Now, after all that maps, and the planning and the inventory and the goal setting and the hugging and all that stuff, now you have to implement it.
And that’s where the Grazing Chart comes in
Troy: The worksheet is the basis, but not the plan. This grazing chart is the live plan.
You’ve seen it online and my name’s sort of attached to it. It’s a piece of paper that basically has your paddocks/fields on one side and that has these squares that represent one day, and then at the top, there’s a date. Every square is a day.
Now based on this math, lets’ take paddock number one. It’s 4 acres and so our math says that we will have about 4 days available. Now I can look at it – in the early spring it doesn’t have 4 days available because it’s early. So right here on my chart, I’m planning 2 days. That’s the other part you have to plan around. To get around this whole farm in 20 days, you can’t keep them for the full time. You’ve got to move them quicker. Grass is growing fast and you want to get around and back to paddock 1. Otherwise you’re going to have prairie.
So we’re in optimization of animal performance and we’re also trying to build a staggered rotation. So you can see, you’ve got 2 days here in early May and early June we’re up to 3 days in paddock 1 and in July, I’m up to 4 days.
John: And you’ve got it stepped out into starting in paddock 1, the cows go through the farm and ten you start back on paddock 1 It’s sort of a sequential loop around the farm.
Troy: And you’re measuring your forage growth and you know you’re moving quick because you have a goal to get around the farm in 20 days. So you can’t spend too much time there.
So I already have all of the next rotation mapped out till Labor Day. WHAT?! Yeah! Because we know our inventory, we know what the growth rates are. What we don’t know is the future weather. What we do know is we have a good solar panel. We have good soil health. We have good lime. We’re going to have a few less cows and so I can build in more recovery time.

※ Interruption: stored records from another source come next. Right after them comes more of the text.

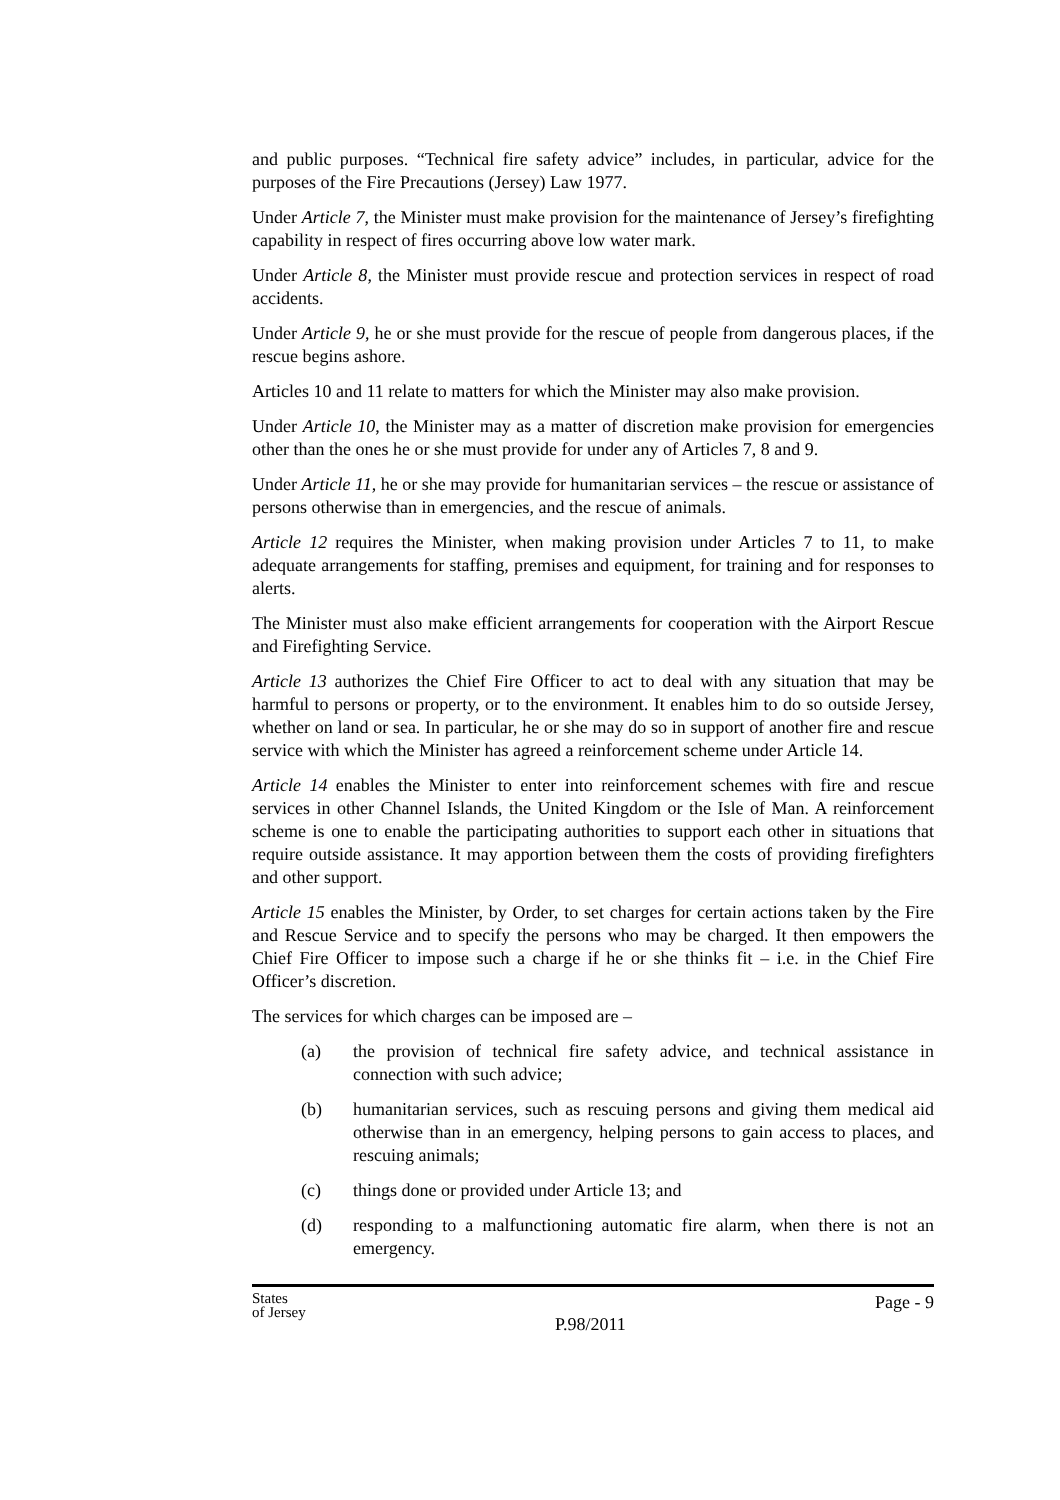and public purposes. “Technical fire safety advice” includes, in particular, advice for the purposes of the Fire Precautions (Jersey) Law 1977.
Under Article 7, the Minister must make provision for the maintenance of Jersey’s firefighting capability in respect of fires occurring above low water mark.
Under Article 8, the Minister must provide rescue and protection services in respect of road accidents.
Under Article 9, he or she must provide for the rescue of people from dangerous places, if the rescue begins ashore.
Articles 10 and 11 relate to matters for which the Minister may also make provision.
Under Article 10, the Minister may as a matter of discretion make provision for emergencies other than the ones he or she must provide for under any of Articles 7, 8 and 9.
Under Article 11, he or she may provide for humanitarian services – the rescue or assistance of persons otherwise than in emergencies, and the rescue of animals.
Article 12 requires the Minister, when making provision under Articles 7 to 11, to make adequate arrangements for staffing, premises and equipment, for training and for responses to alerts.
The Minister must also make efficient arrangements for cooperation with the Airport Rescue and Firefighting Service.
Article 13 authorizes the Chief Fire Officer to act to deal with any situation that may be harmful to persons or property, or to the environment. It enables him to do so outside Jersey, whether on land or sea. In particular, he or she may do so in support of another fire and rescue service with which the Minister has agreed a reinforcement scheme under Article 14.
Article 14 enables the Minister to enter into reinforcement schemes with fire and rescue services in other Channel Islands, the United Kingdom or the Isle of Man. A reinforcement scheme is one to enable the participating authorities to support each other in situations that require outside assistance. It may apportion between them the costs of providing firefighters and other support.
Article 15 enables the Minister, by Order, to set charges for certain actions taken by the Fire and Rescue Service and to specify the persons who may be charged. It then empowers the Chief Fire Officer to impose such a charge if he or she thinks fit – i.e. in the Chief Fire Officer’s discretion.
The services for which charges can be imposed are –
(a) the provision of technical fire safety advice, and technical assistance in connection with such advice;
(b) humanitarian services, such as rescuing persons and giving them medical aid otherwise than in an emergency, helping persons to gain access to places, and rescuing animals;
(c) things done or provided under Article 13; and
(d) responding to a malfunctioning automatic fire alarm, when there is not an emergency.
States
of Jersey
P.98/2011
Page - 9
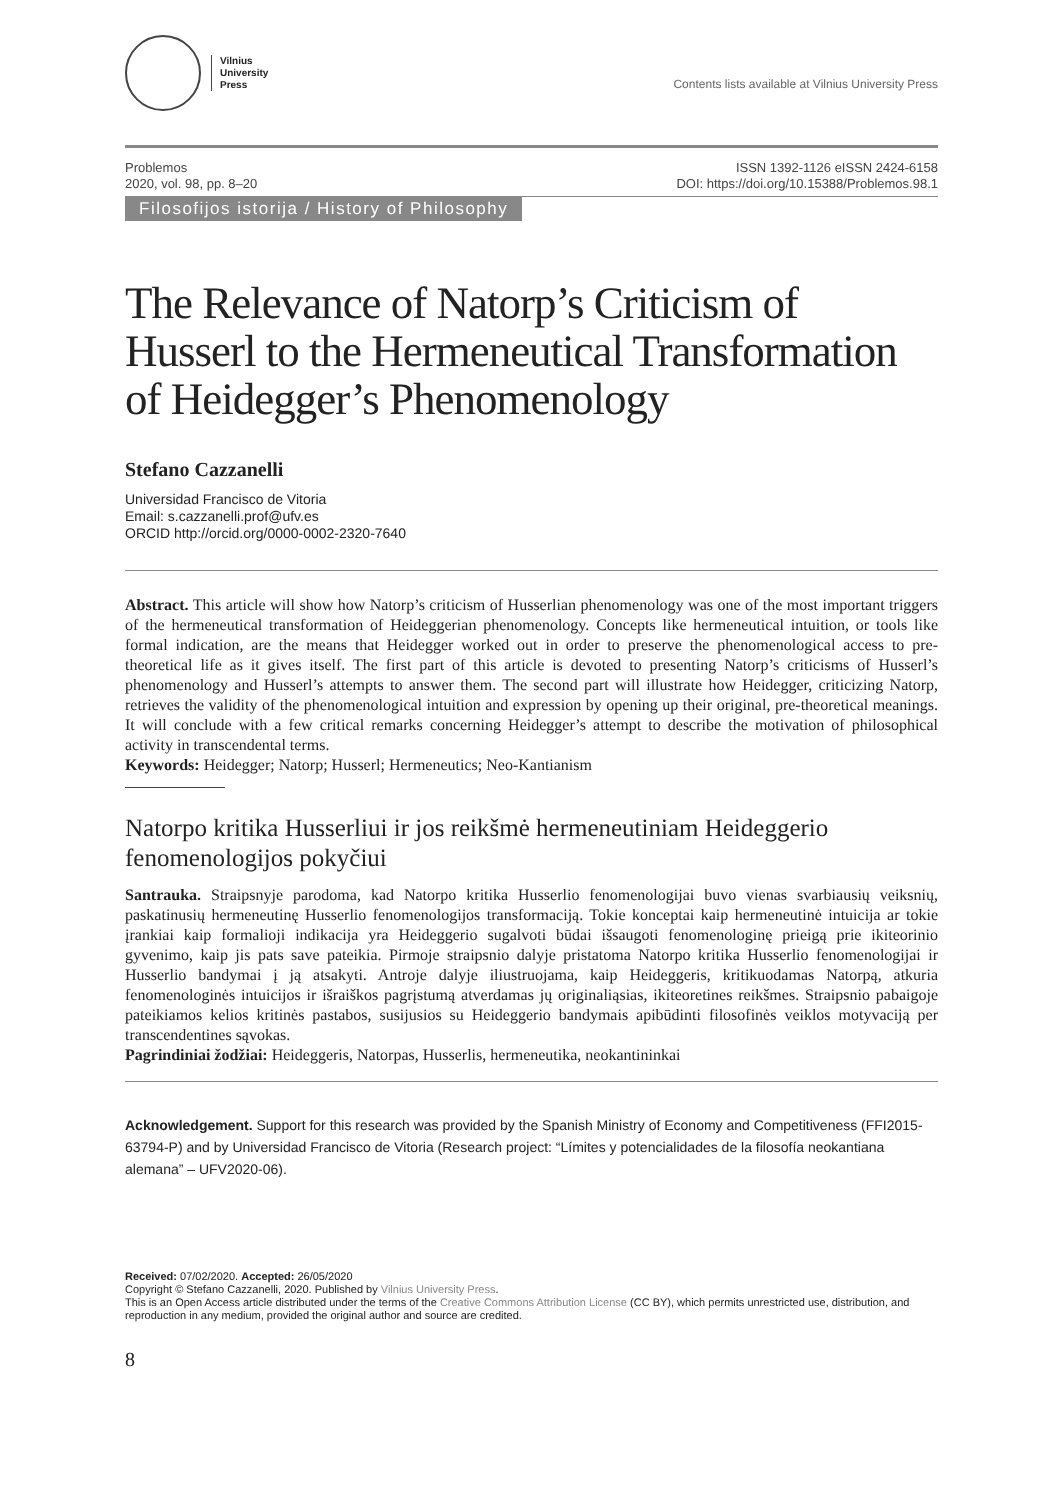Vilnius
University
Press
Contents lists available at Vilnius University Press
Problemos
2020, vol. 98, pp. 8–20
ISSN 1392-1126 eISSN 2424-6158
DOI: https://doi.org/10.15388/Problemos.98.1
Filosofijos istorija / History of Philosophy
The Relevance of Natorp’s Criticism of Husserl to the Hermeneutical Transformation of Heidegger’s Phenomenology
Stefano Cazzanelli
Universidad Francisco de Vitoria
Email: s.cazzanelli.prof@ufv.es
ORCID http://orcid.org/0000-0002-2320-7640
Abstract. This article will show how Natorp’s criticism of Husserlian phenomenology was one of the most important triggers of the hermeneutical transformation of Heideggerian phenomenology. Concepts like hermeneutical intuition, or tools like formal indication, are the means that Heidegger worked out in order to preserve the phenomenological access to pre-theoretical life as it gives itself. The first part of this article is devoted to presenting Natorp’s criticisms of Husserl’s phenomenology and Husserl’s attempts to answer them. The second part will illustrate how Heidegger, criticizing Natorp, retrieves the validity of the phenomenological intuition and expression by opening up their original, pre-theoretical meanings. It will conclude with a few critical remarks concerning Heidegger’s attempt to describe the motivation of philosophical activity in transcendental terms.
Keywords: Heidegger; Natorp; Husserl; Hermeneutics; Neo-Kantianism
Natorpo kritika Husserliui ir jos reikšmė hermeneutiniam Heideggerio fenomenologijos pokyčiui
Santrauka. Straipsnyje parodoma, kad Natorpo kritika Husserlio fenomenologijai buvo vienas svarbiausių veiksnių, paskatinusių hermeneutinę Husserlio fenomenologijos transformaciją. Tokie konceptai kaip hermeneutinė intuicija ar tokie įrankiai kaip formalioji indikacija yra Heideggerio sugalvoti būdai išsaugoti fenomenologinę prieigą prie ikiteorinio gyvenimo, kaip jis pats save pateikia. Pirmoje straipsnio dalyje pristatoma Natorpo kritika Husserlio fenomenologijai ir Husserlio bandymai į ją atsakyti. Antroje dalyje iliustruojama, kaip Heideggeris, kritikuodamas Natorpą, atkuria fenomenologinės intuicijos ir išraiškos pagrįstumą atverdamas jų originaliąsias, ikiteoretines reikšmes. Straipsnio pabaigoje pateikiamos kelios kritinės pastabos, susijusios su Heideggerio bandymais apibūdinti filosofinės veiklos motyvaciją per transcendentines sąvokas.
Pagrindiniai žodžiai: Heideggeris, Natorpas, Husserlis, hermeneutika, neokantininkai
Acknowledgement. Support for this research was provided by the Spanish Ministry of Economy and Competitiveness (FFI2015-63794-P) and by Universidad Francisco de Vitoria (Research project: “Límites y potencialidades de la filosofía neokantiana alemana” – UFV2020-06).
Received: 07/02/2020. Accepted: 26/05/2020
Copyright © Stefano Cazzanelli, 2020. Published by Vilnius University Press.
This is an Open Access article distributed under the terms of the Creative Commons Attribution License (CC BY), which permits unrestricted use, distribution, and reproduction in any medium, provided the original author and source are credited.
8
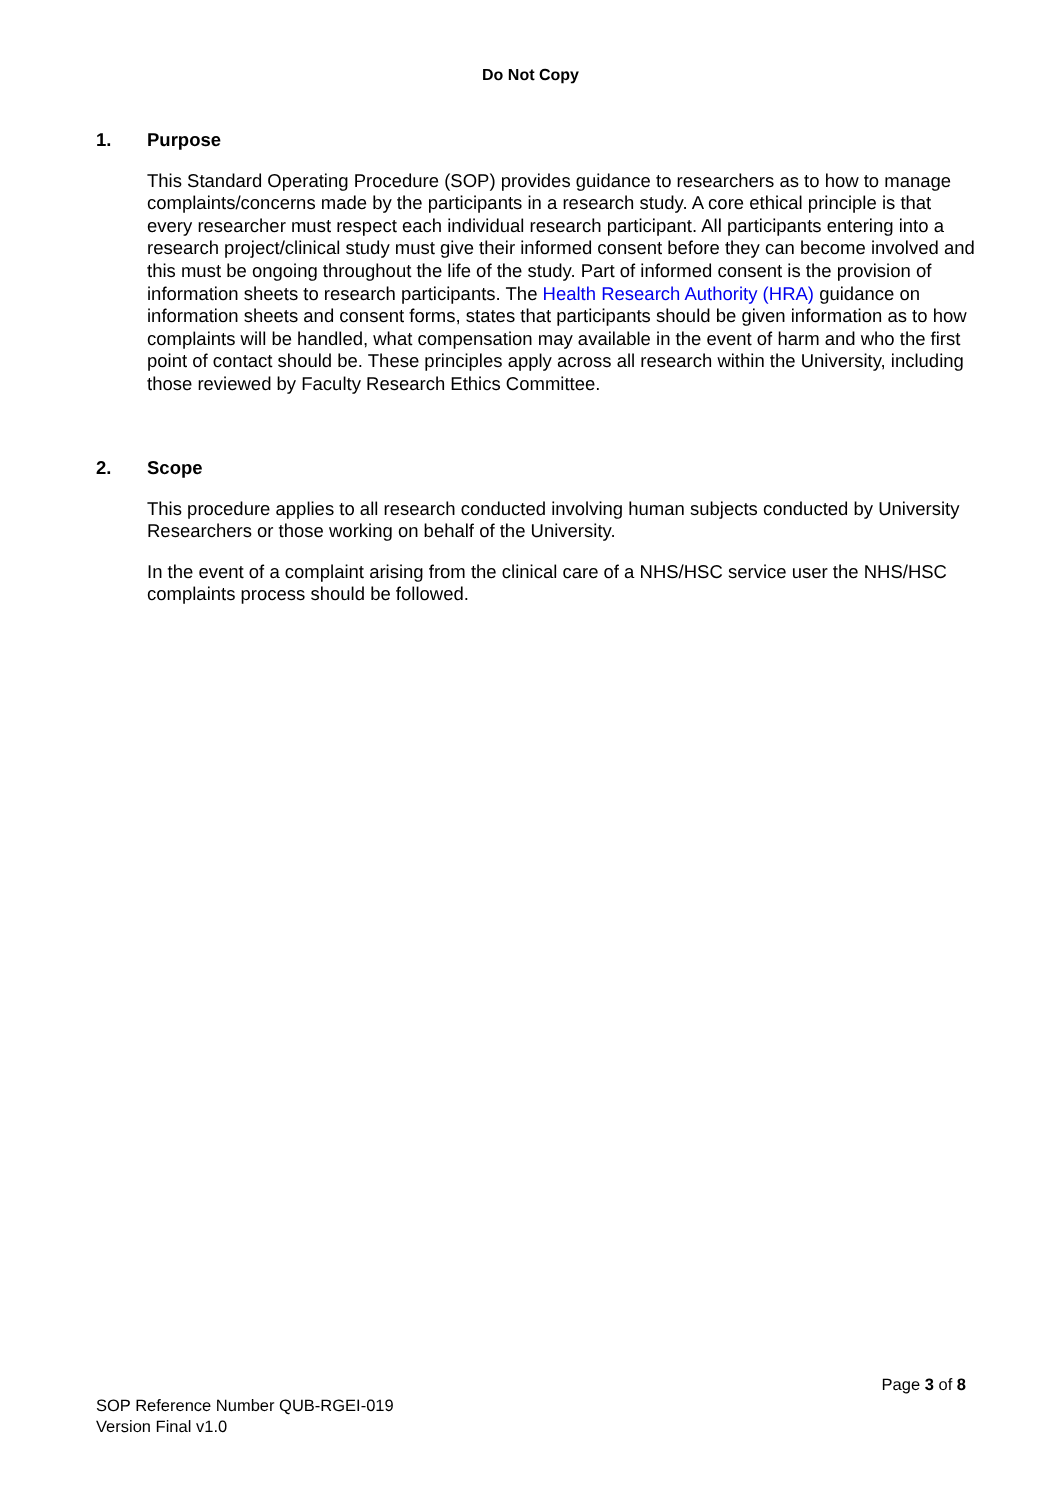Do Not Copy
1. Purpose
This Standard Operating Procedure (SOP) provides guidance to researchers as to how to manage complaints/concerns made by the participants in a research study. A core ethical principle is that every researcher must respect each individual research participant. All participants entering into a research project/clinical study must give their informed consent before they can become involved and this must be ongoing throughout the life of the study. Part of informed consent is the provision of information sheets to research participants. The Health Research Authority (HRA) guidance on information sheets and consent forms, states that participants should be given information as to how complaints will be handled, what compensation may available in the event of harm and who the first point of contact should be. These principles apply across all research within the University, including those reviewed by Faculty Research Ethics Committee.
2. Scope
This procedure applies to all research conducted involving human subjects conducted by University Researchers or those working on behalf of the University.
In the event of a complaint arising from the clinical care of a NHS/HSC service user the NHS/HSC complaints process should be followed.
Page 3 of 8
SOP Reference Number QUB-RGEI-019
Version Final v1.0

And by the way, we’re going on camping trips. So if you pan in here, you’ll see that the animals will stay in a paddock for a longer period, and not move. They’ll be in that big paddock for 5 days/a weekend/3 days. Turn them in, they go “Wow there’s a lot of feed here.” When you come back on Monday there’s still a lot of feed. We’ll that’s the object: to grow so much feed you don’t know even what to do with it. 🙂
Animals, then they optimize their happiness and performance to gain weight. And you optimize your happiness and performance by drinking a few beers at the campsite or playing in the pool with the kids. And you all come back on Monday and you’re super happy.
John: Happy and refreshed and there’s a freedom in that. I get told how hard farming is all the time.
Troy: Farming IS hard!
John: And I get told you must be there every single day. But planning for that time off makes it possible to establish your resources so you can leave. Sometimes those resources are people to cover the farm or sometimes its growing enough feed that the cows don’t want to get out. They’re happy just standing and doing what they’re doing.
Thinking About It
Your homework for March is not a breeze. It requires sitting down with paper and pencil, your grazing chart, your vision and goals, the questions we gave you to help think about your operation and management requirements.
Then you think. Maybe you pencil in some plans. Maybe you talk to your family about what fun things they’d like to include this summer.
Take your time, maybe try planning a week or ten days. You can add a little at a time, or fill it all in, erase what doesn’t work, and/or start all over.
Planning takes time. It’s a little messy. But don’t give up. It’s worth it!